··· STORED DATA ···
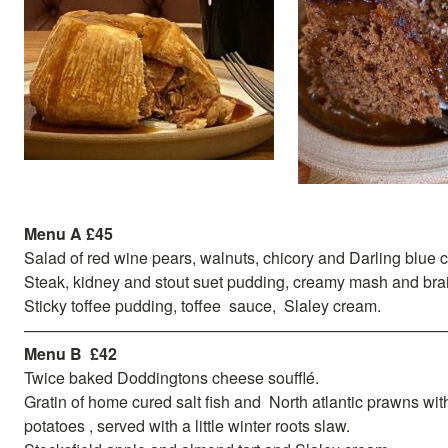
Menu A £45
Salad of red wine pears, walnuts, chicory and Darling blue
Steak, kidney and stout suet pudding, creamy mash and bra
Sticky toffee pudding, toffee sauce, Slaley cream.
——————————————————————————
Menu B £42
Twice baked Doddingtons cheese soufflé.
Gratin of home cured salt fish and North atlantic prawns wit
potatoes , served with a little winter roots slaw.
···
* ACTIVITY: Look above for the line that holds "Sticky toffee pudding, toffee", then copy it and each line after it exactly, through the last line of the data.

* RESULT OF THE TASK:
Sticky toffee pudding, toffee sauce, Slaley cream.
——————————————————————————
Menu B £42
Twice baked Doddingtons cheese soufflé.
Gratin of home cured salt fish and North atlantic prawns wit
potatoes , served with a little winter roots slaw.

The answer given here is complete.